The Reg finally got hold of the Gobi desert story last Friday, but merely trotted out the Jonathan Hill line about satellite calibration.

I'm skeptical about that primarily because, as I said in my comment at J.M.Cole's place, the "grids" strike me as an unnecessarily complicated and uneconomical way to calibrate satellite cameras. Moreover, the scale on which they are built is much larger than comparable targets in the U.S. (which doesn't prove that they aren't for satellite calibration, but merely indicates that the Chinese satellites aren't necessarily very good).

If these "grids" really were for calibrating satellite cameras, then consider: calibration would have to be achieved by focusing the cameras serially on the differently sized spandrels between the "grid-lines" - yet these spandrels are all irregularly shaped. Would it not have been simpler and easier to simply use a proper grid-like pattern?

Here are the two Gobi desert "grids" which Anna Leach at the Reg supposes are Chinese satellite camera calibration targets.

And for comparison, here is an actual U.S. satellite camera calibration target:

They are totally different in both scale and design - with the U.S. site being a few hundred feet across and of multiple targets differentiated according to a regular scale, but the Chinese "grids" being over a mile across and consisting of multiple irregularly sized, but also irregularly shaped spandrels. Why?

Perhaps the editors at the Reg will reconsider this story; I am skeptical that those "grids" are used for the purpose of satellite camera calibration. What other possible functions they actually may be designed for, I don't know. Disinformation would be one guess.
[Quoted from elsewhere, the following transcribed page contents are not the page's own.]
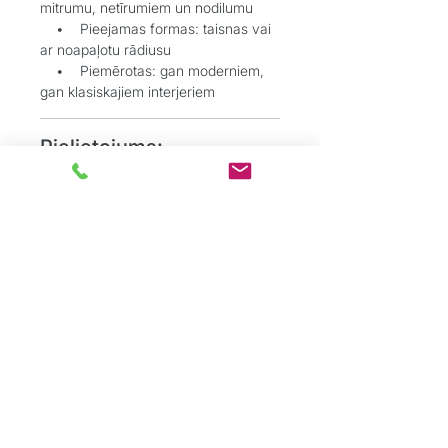
mitrumu, netīrumiem un nodilumu
• Pieejamas formas: taisnas vai
ar noapaļotu rādiusu
• Piemērotas: gan moderniem,
gan klasiskajiem interjeriem
Pielietojums:
• Grīdlīstes harmoniskai pārejai
starp sienām un grīdu
• Durvju aplodes estētiskai un
kvalitatīvai apdarei
Grīdu Eksperti
ir profesionāļu komanda,
kas dibināta ar mērķi sniegt kvalitatīvus
grīdas segumu risinājumus tieši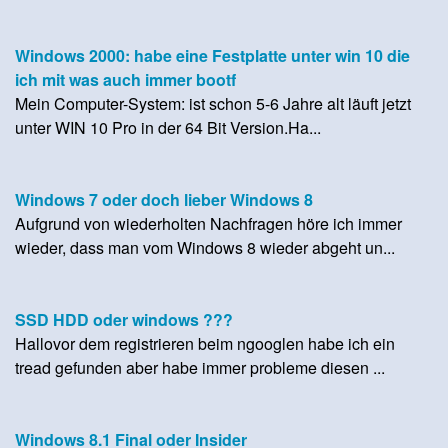
Windows 2000: habe eine Festplatte unter win 10 die
ich mit was auch immer bootf
Mein Computer-System: ist schon 5-6 Jahre alt läuft jetzt
unter WIN 10 Pro in der 64 Bit Version.Ha...
Windows 7 oder doch lieber Windows 8
Aufgrund von wiederholten Nachfragen höre ich immer
wieder, dass man vom Windows 8 wieder abgeht un...
SSD HDD oder windows ???
Hallovor dem registrieren beim ngooglen habe ich ein
tread gefunden aber habe immer probleme diesen ...
Windows 8.1 Final oder Insider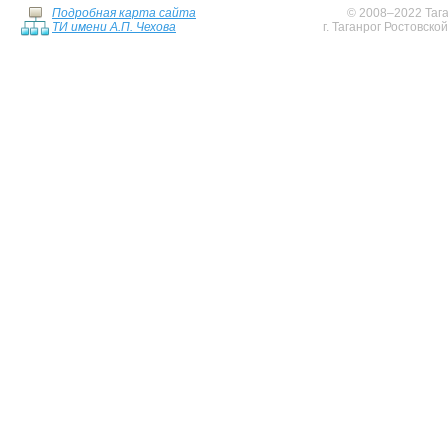
Подробная карта сайта
© 2008–2022 Тага
ТИ имени А.П. Чехова
г. Таганрог Ростовско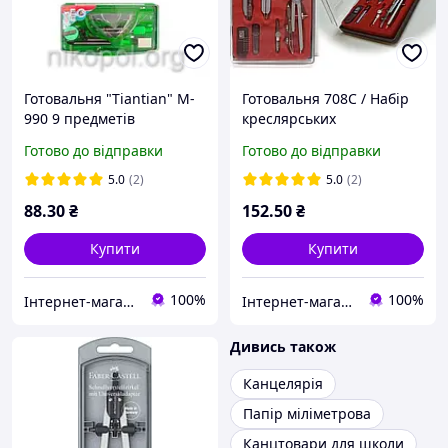
Готовальня "Tiantian" M-
Готовальня 708С / Набір
990 9 предметів
креслярських
інструментів 8 предметів
Готово до відправки
Готово до відправки
5.0
(2)
5.0
(2)
88
.30
₴
152
.50
₴
Купити
Купити
100%
100%
Інтернет-магазин NikopoL - канцтовари для школи та офісу
Інтернет-магазин "МАЛЮКИ" malyshy.com.ua
Дивись також
Канцелярія
Папір міліметрова
Канцтовари для школи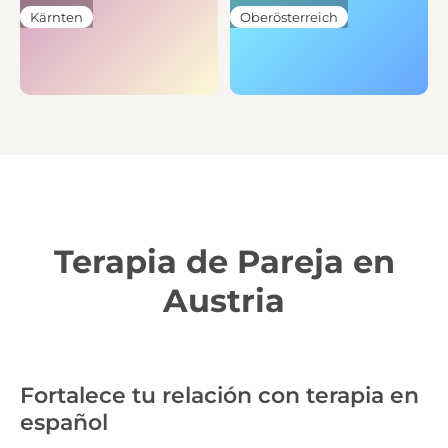
Kärnten
Oberösterreich
Terapia de Pareja en
Austria
Fortalece tu relación con terapia en
español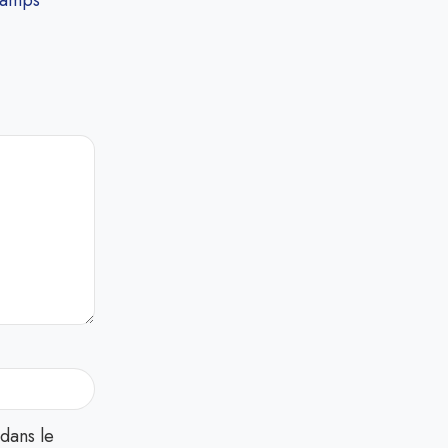
hamps
dans le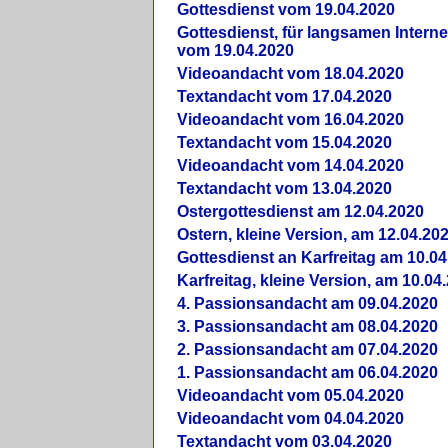
Gottesdienst vom 19.04.2020
Gottesdienst, für langsamen Intern
vom 19.04.2020
Videoandacht vom 18.04.2020
Textandacht vom 17.04.2020
Videoandacht vom 16.04.2020
Textandacht vom 15.04.2020
Videoandacht vom 14.04.2020
Textandacht vom 13.04.2020
Ostergottesdienst am 12.04.2020
Ostern, kleine Version, am 12.04.20
Gottesdienst an Karfreitag am 10.04
Karfreitag, kleine Version, am 10.04
4. Passionsandacht am 09.04.2020
3. Passionsandacht am 08.04.2020
2. Passionsandacht am 07.04.2020
1. Passionsandacht am 06.04.2020
Videoandacht vom 05.04.2020
Videoandacht vom 04.04.2020
Textandacht vom 03.04.2020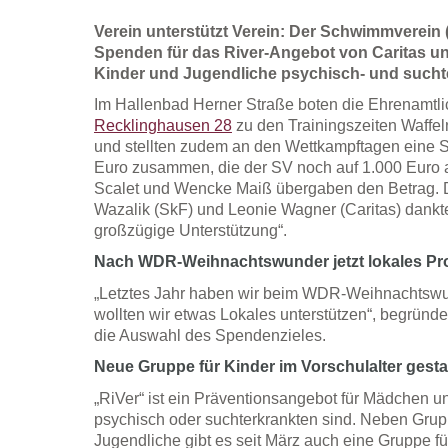
Verein unterstützt Verein: Der Schwimmverein
Spenden für das River-Angebot von Caritas u
Kinder und Jugendliche psychisch- und suchte
Im Hallenbad Herner Straße boten die Ehrenamtl
Recklinghausen 28
zu den Trainingszeiten Waffel
und stellten zudem an den Wettkampftagen eine
Euro zusammen, die der SV noch auf 1.000 Euro a
Scalet und Wencke Maiß übergaben den Betrag. D
Wazalik (SkF) und Leonie Wagner (Caritas) dankten
großzügige Unterstützung“.
Nach WDR-Weihnachtswunder jetzt lokales Pro
„Letztes Jahr haben wir beim WDR-Weihnachtswu
wollten wir etwas Lokales unterstützen“, begrün
die Auswahl des Spendenzieles.
Neue Gruppe für Kinder im Vorschulalter gesta
„RiVer“ ist ein Präventionsangebot für Mädchen u
psychisch oder suchterkrankten sind. Neben Grup
Jugendliche gibt es seit März auch eine Gruppe für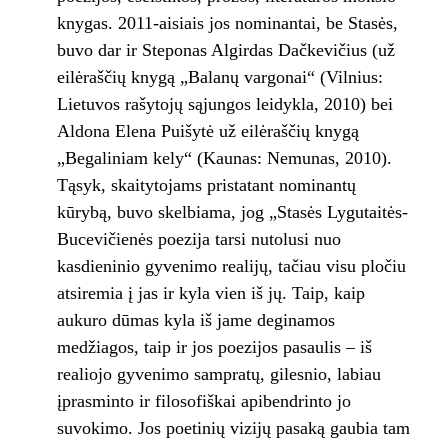
knygas. 2011-aisiais jos nominantai, be Stasės,
buvo dar ir Steponas Algirdas Dačkevičius (už
eilėraščių knygą „Balanų vargonai“ (Vilnius:
Lietuvos rašytojų sąjungos leidykla, 2010) bei
Aldona Elena Puišytė už eilėraščių knygą
„Begaliniam kely“ (Kaunas: Nemunas, 2010).
Tąsyk, skaitytojams pristatant nominantų
kūrybą, buvo skelbiama, jog „Stasės Lygutaitės-
Bucevičienės poezija tarsi nutolusi nuo
kasdieninio gyvenimo realijų, tačiau visu pločiu
atsiremia į jas ir kyla vien iš jų. Taip, kaip
aukuro dūmas kyla iš jame deginamos
medžiagos, taip ir jos poezijos pasaulis – iš
realiojo gyvenimo sampratų, gilesnio, labiau
įprasminto ir filosofiškai apibendrinto jo
suvokimo. Jos poetinių vizijų pasaką gaubia tam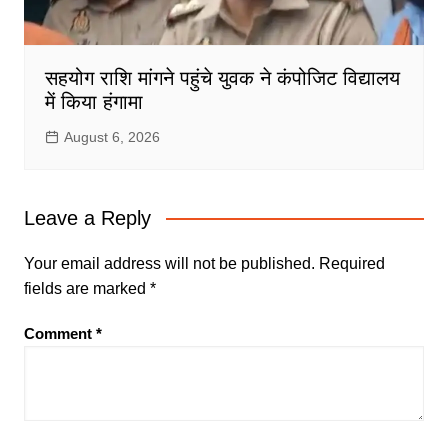
सहयोग राशि मांगने पहुंचे युवक ने कंपोजिट विद्यालय
में किया हंगामा
August 6, 2026
Leave a Reply
Your email address will not be published.
Required
fields are marked
*
Comment
*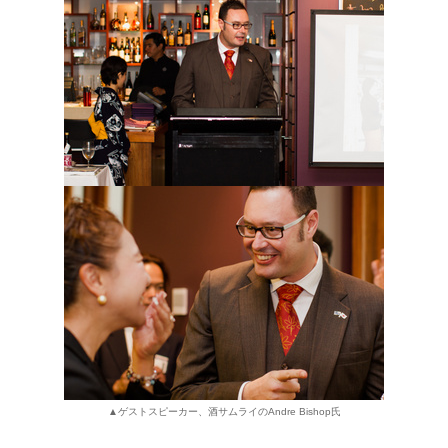
▲ゲストスピーカー、酒サムライのAndre Bishop氏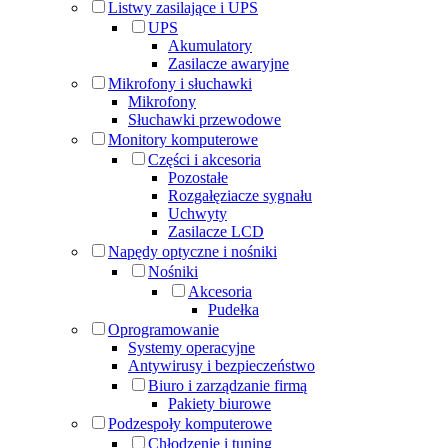
Listwy zasilające i UPS
UPS
Akumulatory
Zasilacze awaryjne
Mikrofony i słuchawki
Mikrofony
Słuchawki przewodowe
Monitory komputerowe
Części i akcesoria
Pozostałe
Rozgałęziacze sygnału
Uchwyty
Zasilacze LCD
Napędy optyczne i nośniki
Nośniki
Akcesoria
Pudełka
Oprogramowanie
Systemy operacyjne
Antywirusy i bezpieczeństwo
Biuro i zarządzanie firmą
Pakiety biurowe
Podzespoły komputerowe
Chłodzenie i tuning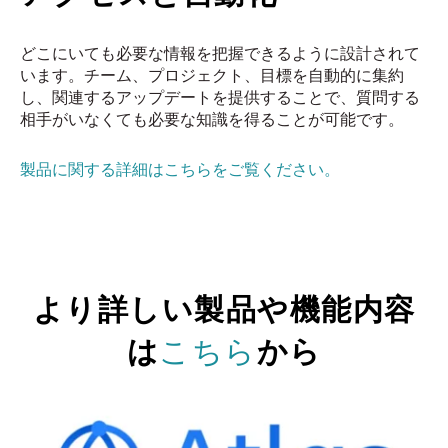
どこにいても必要な情報を把握できるように設計されて
います。チーム、プロジェクト、目標を自動的に集約
し、関連するアップデートを提供することで、質問する
相手がいなくても必要な知識を得ることが可能です。
製品に関する詳細はこちらをご覧ください。
より詳しい製品や機能内容
は
こちら
から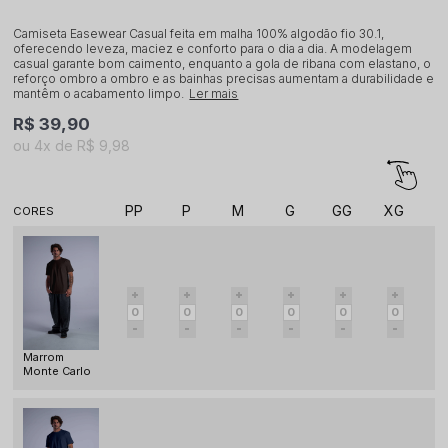
Camiseta Easewear Casual feita em malha 100% algodão fio 30.1,
oferecendo leveza, maciez e conforto para o dia a dia. A modelagem
casual garante bom caimento, enquanto a gola de ribana com elastano, o
reforço ombro a ombro e as bainhas precisas aumentam a durabilidade e
mantêm o acabamento limpo.
Ler mais
R$ 39,90
4x
R$ 9,98
PP
P
M
G
GG
XG
G
Marrom
Monte Carlo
The other thing that's worth noting, as I did in my first post, is the presence of airfields. The thing to do would be to try to estimate dates for the construction of the various airfields (and planned airfields) and weapons testing ranges. One of the commenters at the Reg article - one "Volker Hett" - pointed to a Spiegel article comparing an apparently painted airfield (not pictured in my previous blog post below) in the desert to the Ching Chuan Kang airbase in Taichung. This may just be coincedence, since after all, how many different designs can an airfield runway take? Nevertheless it would be interesting to know when the extant airfields were constructed, and when their adjacent structures were last bombed (and why only those adjacent structures and not the length of the runways themselves?).

Remember: the Presidential and Legislative elections will be held in January. When were the last weapons testing drills carried out in this area? The answer to that question might have political consequences.